## EXERCISE
Which lines of the entries below run from the one holding "Plan 尊尚計劃 |" to the one holding "於香港安排轎車接送 （在香港住院超過連續7日） | Included 包括 | | |", inclusive? Set down exactly those lines and no others.

## INPUT
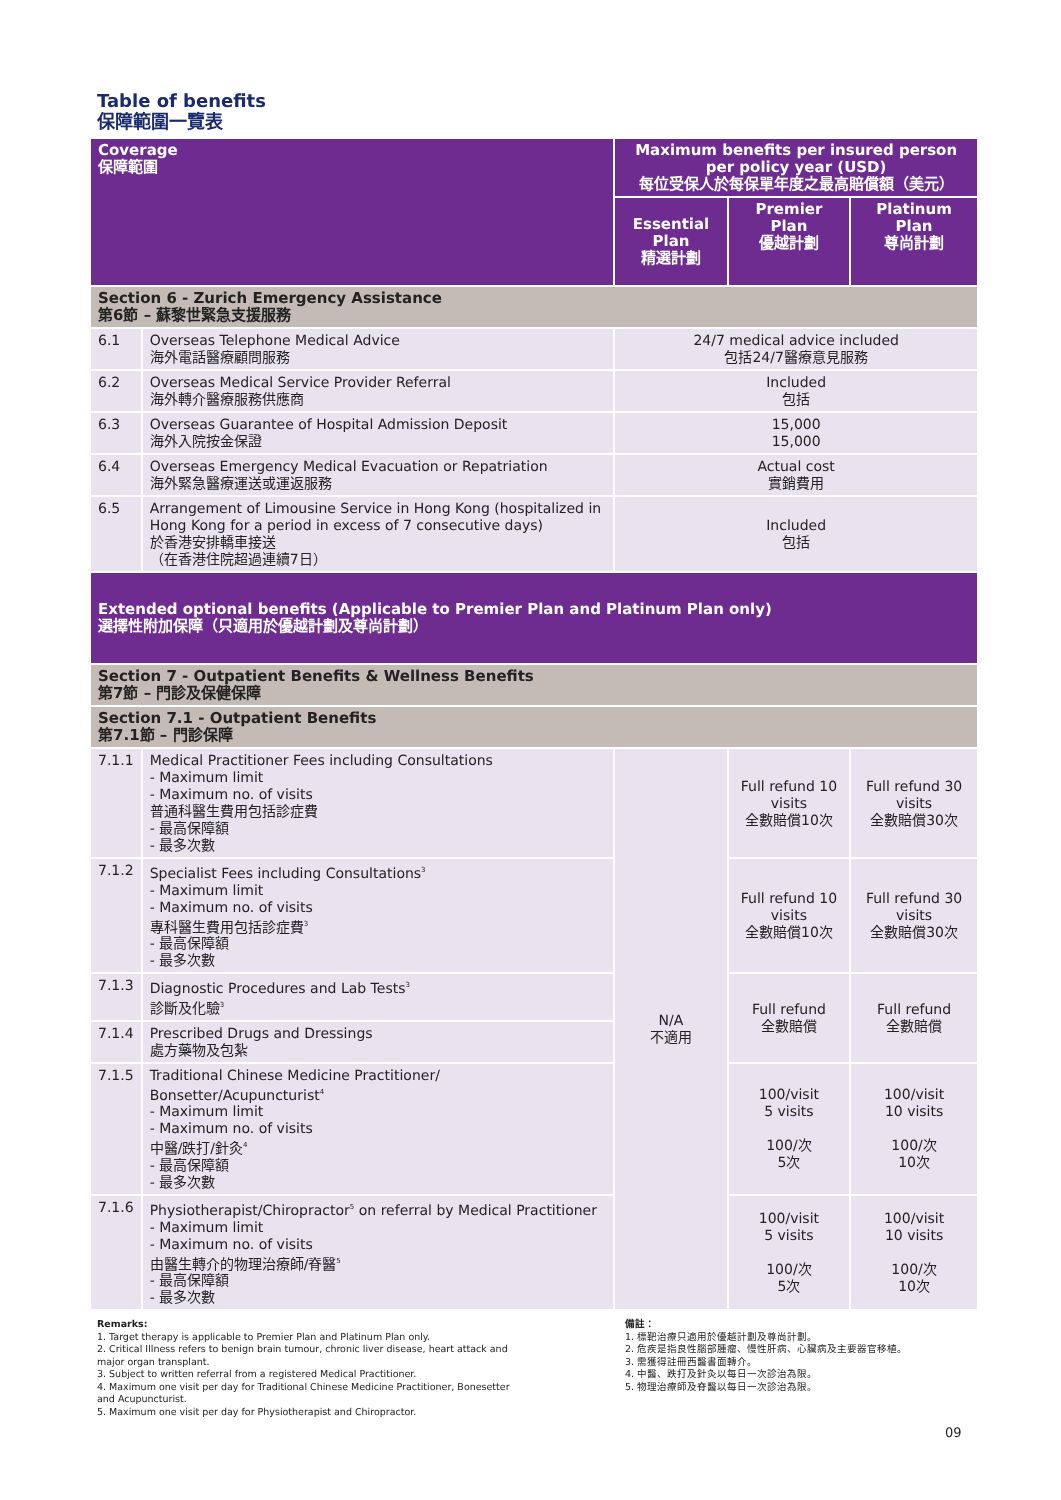Table of benefits
保障範圍一覽表
| Coverage 保障範圍 | | Maximum benefits per insured person per policy year (USD) 每位受保人於每保單年度之最高賠償額（美元） | | |
| --- | --- | --- | --- | --- |
| | | Essential Plan 精選計劃 | Premier Plan 優越計劃 | Platinum Plan 尊尚計劃 |
| Section 6 - Zurich Emergency Assistance 第6節 – 蘇黎世緊急支援服務 | | | | |
| 6.1 | Overseas Telephone Medical Advice 海外電話醫療顧問服務 | 24/7 medical advice included 包括24/7醫療意見服務 | | |
| 6.2 | Overseas Medical Service Provider Referral 海外轉介醫療服務供應商 | Included 包括 | | |
| 6.3 | Overseas Guarantee of Hospital Admission Deposit 海外入院按金保證 | 15,000 15,000 | | |
| 6.4 | Overseas Emergency Medical Evacuation or Repatriation 海外緊急醫療運送或運返服務 | Actual cost 實銷費用 | | |
| 6.5 | Arrangement of Limousine Service in Hong Kong (hospitalized in Hong Kong for a period in excess of 7 consecutive days) 於香港安排轎車接送 （在香港住院超過連續7日） | Included 包括 | | |
| Extended optional benefits (Applicable to Premier Plan and Platinum Plan only) 選擇性附加保障（只適用於優越計劃及尊尚計劃） | | | | |
| Section 7 - Outpatient Benefits & Wellness Benefits 第7節 – 門診及保健保障 | | | | |
| Section 7.1 - Outpatient Benefits 第7.1節 – 門診保障 | | | | |
| 7.1.1 | Medical Practitioner Fees including Consultations - Maximum limit - Maximum no. of visits 普通科醫生費用包括診症費 - 最高保障額 - 最多次數 | N/A 不適用 | Full refund 10 visits 全數賠償10次 | Full refund 30 visits 全數賠償30次 |
| 7.1.2 | Specialist Fees including Consultations<sup>3</sup> - Maximum limit - Maximum no. of visits 專科醫生費用包括診症費<sup>3</sup> - 最高保障額 - 最多次數 | | Full refund 10 visits 全數賠償10次 | Full refund 30 visits 全數賠償30次 |
| 7.1.3 | Diagnostic Procedures and Lab Tests<sup>3</sup> 診斷及化驗<sup>3</sup> | | Full refund 全數賠償 | Full refund 全數賠償 |
| 7.1.4 | Prescribed Drugs and Dressings 處方藥物及包紮 | | | |
| 7.1.5 | Traditional Chinese Medicine Practitioner/ Bonsetter/Acupuncturist<sup>4</sup> - Maximum limit - Maximum no. of visits 中醫/跌打/針灸<sup>4</sup> - 最高保障額 - 最多次數 | | 100/visit 5 visits 100/次 5次 | 100/visit 10 visits 100/次 10次 |
| 7.1.6 | Physiotherapist/Chiropractor<sup>5</sup> on referral by Medical Practitioner - Maximum limit - Maximum no. of visits 由醫生轉介的物理治療師/脊醫<sup>5</sup> - 最高保障額 - 最多次數 | | 100/visit 5 visits 100/次 5次 | 100/visit 10 visits 100/次 10次 |
Remarks:
1. Target therapy is applicable to Premier Plan and Platinum Plan only.
2. Critical Illness refers to benign brain tumour, chronic liver disease, heart attack and major organ transplant.
3. Subject to written referral from a registered Medical Practitioner.
4. Maximum one visit per day for Traditional Chinese Medicine Practitioner, Bonesetter and Acupuncturist.
5. Maximum one visit per day for Physiotherapist and Chiropractor.
備註：
1. 標靶治療只適用於優越計劃及尊尚計劃。
2. 危疾是指良性腦部腫瘤、慢性肝病、心臟病及主要器官移植。
3. 需獲得註冊西醫書面轉介。
4. 中醫、跌打及針灸以每日一次診治為限。
5. 物理治療師及脊醫以每日一次診治為限。
09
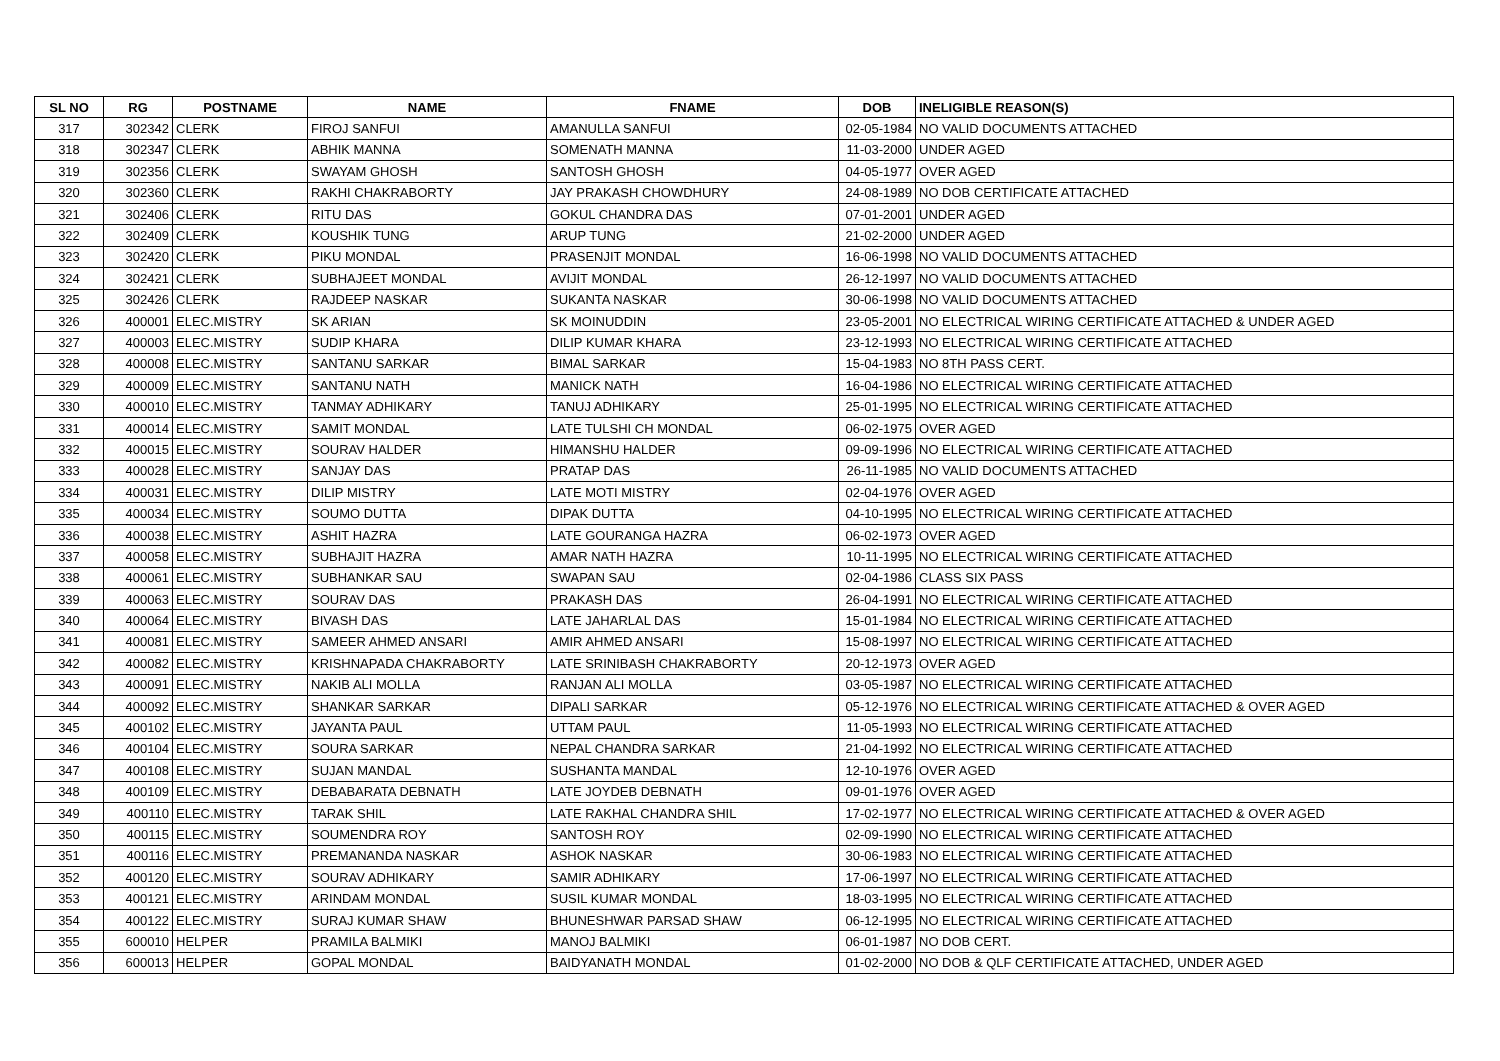| SL NO | RG | POSTNAME | NAME | FNAME | DOB | INELIGIBLE REASON(S) |
| --- | --- | --- | --- | --- | --- | --- |
| 317 | 302342 | CLERK | FIROJ SANFUI | AMANULLA SANFUI | 02-05-1984 | NO VALID DOCUMENTS ATTACHED |
| 318 | 302347 | CLERK | ABHIK MANNA | SOMENATH MANNA | 11-03-2000 | UNDER AGED |
| 319 | 302356 | CLERK | SWAYAM GHOSH | SANTOSH GHOSH | 04-05-1977 | OVER AGED |
| 320 | 302360 | CLERK | RAKHI CHAKRABORTY | JAY PRAKASH CHOWDHURY | 24-08-1989 | NO DOB CERTIFICATE ATTACHED |
| 321 | 302406 | CLERK | RITU DAS | GOKUL CHANDRA DAS | 07-01-2001 | UNDER AGED |
| 322 | 302409 | CLERK | KOUSHIK TUNG | ARUP TUNG | 21-02-2000 | UNDER AGED |
| 323 | 302420 | CLERK | PIKU MONDAL | PRASENJIT MONDAL | 16-06-1998 | NO VALID DOCUMENTS ATTACHED |
| 324 | 302421 | CLERK | SUBHAJEET MONDAL | AVIJIT MONDAL | 26-12-1997 | NO VALID DOCUMENTS ATTACHED |
| 325 | 302426 | CLERK | RAJDEEP NASKAR | SUKANTA NASKAR | 30-06-1998 | NO VALID DOCUMENTS ATTACHED |
| 326 | 400001 | ELEC.MISTRY | SK ARIAN | SK MOINUDDIN | 23-05-2001 | NO ELECTRICAL WIRING CERTIFICATE ATTACHED & UNDER AGED |
| 327 | 400003 | ELEC.MISTRY | SUDIP KHARA | DILIP KUMAR KHARA | 23-12-1993 | NO ELECTRICAL WIRING CERTIFICATE ATTACHED |
| 328 | 400008 | ELEC.MISTRY | SANTANU SARKAR | BIMAL SARKAR | 15-04-1983 | NO 8TH PASS CERT. |
| 329 | 400009 | ELEC.MISTRY | SANTANU NATH | MANICK NATH | 16-04-1986 | NO ELECTRICAL WIRING CERTIFICATE ATTACHED |
| 330 | 400010 | ELEC.MISTRY | TANMAY ADHIKARY | TANUJ ADHIKARY | 25-01-1995 | NO ELECTRICAL WIRING CERTIFICATE ATTACHED |
| 331 | 400014 | ELEC.MISTRY | SAMIT MONDAL | LATE TULSHI CH MONDAL | 06-02-1975 | OVER AGED |
| 332 | 400015 | ELEC.MISTRY | SOURAV HALDER | HIMANSHU HALDER | 09-09-1996 | NO ELECTRICAL WIRING CERTIFICATE ATTACHED |
| 333 | 400028 | ELEC.MISTRY | SANJAY DAS | PRATAP DAS | 26-11-1985 | NO VALID DOCUMENTS ATTACHED |
| 334 | 400031 | ELEC.MISTRY | DILIP MISTRY | LATE MOTI MISTRY | 02-04-1976 | OVER AGED |
| 335 | 400034 | ELEC.MISTRY | SOUMO DUTTA | DIPAK DUTTA | 04-10-1995 | NO ELECTRICAL WIRING CERTIFICATE ATTACHED |
| 336 | 400038 | ELEC.MISTRY | ASHIT HAZRA | LATE GOURANGA HAZRA | 06-02-1973 | OVER AGED |
| 337 | 400058 | ELEC.MISTRY | SUBHAJIT HAZRA | AMAR NATH HAZRA | 10-11-1995 | NO ELECTRICAL WIRING CERTIFICATE ATTACHED |
| 338 | 400061 | ELEC.MISTRY | SUBHANKAR SAU | SWAPAN SAU | 02-04-1986 | CLASS SIX PASS |
| 339 | 400063 | ELEC.MISTRY | SOURAV DAS | PRAKASH DAS | 26-04-1991 | NO ELECTRICAL WIRING CERTIFICATE ATTACHED |
| 340 | 400064 | ELEC.MISTRY | BIVASH DAS | LATE JAHARLAL DAS | 15-01-1984 | NO ELECTRICAL WIRING CERTIFICATE ATTACHED |
| 341 | 400081 | ELEC.MISTRY | SAMEER AHMED ANSARI | AMIR AHMED ANSARI | 15-08-1997 | NO ELECTRICAL WIRING CERTIFICATE ATTACHED |
| 342 | 400082 | ELEC.MISTRY | KRISHNAPADA CHAKRABORTY | LATE SRINIBASH CHAKRABORTY | 20-12-1973 | OVER AGED |
| 343 | 400091 | ELEC.MISTRY | NAKIB ALI MOLLA | RANJAN ALI MOLLA | 03-05-1987 | NO ELECTRICAL WIRING CERTIFICATE ATTACHED |
| 344 | 400092 | ELEC.MISTRY | SHANKAR SARKAR | DIPALI SARKAR | 05-12-1976 | NO ELECTRICAL WIRING CERTIFICATE ATTACHED & OVER AGED |
| 345 | 400102 | ELEC.MISTRY | JAYANTA PAUL | UTTAM PAUL | 11-05-1993 | NO ELECTRICAL WIRING CERTIFICATE ATTACHED |
| 346 | 400104 | ELEC.MISTRY | SOURA SARKAR | NEPAL CHANDRA SARKAR | 21-04-1992 | NO ELECTRICAL WIRING CERTIFICATE ATTACHED |
| 347 | 400108 | ELEC.MISTRY | SUJAN MANDAL | SUSHANTA MANDAL | 12-10-1976 | OVER AGED |
| 348 | 400109 | ELEC.MISTRY | DEBABARATA DEBNATH | LATE JOYDEB DEBNATH | 09-01-1976 | OVER AGED |
| 349 | 400110 | ELEC.MISTRY | TARAK SHIL | LATE RAKHAL CHANDRA SHIL | 17-02-1977 | NO ELECTRICAL WIRING CERTIFICATE ATTACHED & OVER AGED |
| 350 | 400115 | ELEC.MISTRY | SOUMENDRA ROY | SANTOSH ROY | 02-09-1990 | NO ELECTRICAL WIRING CERTIFICATE ATTACHED |
| 351 | 400116 | ELEC.MISTRY | PREMANANDA NASKAR | ASHOK NASKAR | 30-06-1983 | NO ELECTRICAL WIRING CERTIFICATE ATTACHED |
| 352 | 400120 | ELEC.MISTRY | SOURAV ADHIKARY | SAMIR ADHIKARY | 17-06-1997 | NO ELECTRICAL WIRING CERTIFICATE ATTACHED |
| 353 | 400121 | ELEC.MISTRY | ARINDAM MONDAL | SUSIL KUMAR MONDAL | 18-03-1995 | NO ELECTRICAL WIRING CERTIFICATE ATTACHED |
| 354 | 400122 | ELEC.MISTRY | SURAJ KUMAR SHAW | BHUNESHWAR PARSAD SHAW | 06-12-1995 | NO ELECTRICAL WIRING CERTIFICATE ATTACHED |
| 355 | 600010 | HELPER | PRAMILA BALMIKI | MANOJ BALMIKI | 06-01-1987 | NO DOB CERT. |
| 356 | 600013 | HELPER | GOPAL MONDAL | BAIDYANATH MONDAL | 01-02-2000 | NO DOB & QLF CERTIFICATE ATTACHED, UNDER AGED |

## ANSWER SPACE
| | | Essential Plan 精選計劃 | Premier Plan 優越計劃 | Platinum Plan 尊尚計劃 |
| Section 6 - Zurich Emergency Assistance 第6節 – 蘇黎世緊急支援服務 | | | | |
| 6.1 | Overseas Telephone Medical Advice 海外電話醫療顧問服務 | 24/7 medical advice included 包括24/7醫療意見服務 | | |
| 6.2 | Overseas Medical Service Provider Referral 海外轉介醫療服務供應商 | Included 包括 | | |
| 6.3 | Overseas Guarantee of Hospital Admission Deposit 海外入院按金保證 | 15,000 15,000 | | |
| 6.4 | Overseas Emergency Medical Evacuation or Repatriation 海外緊急醫療運送或運返服務 | Actual cost 實銷費用 | | |
| 6.5 | Arrangement of Limousine Service in Hong Kong (hospitalized in Hong Kong for a period in excess of 7 consecutive days) 於香港安排轎車接送 （在香港住院超過連續7日） | Included 包括 | | |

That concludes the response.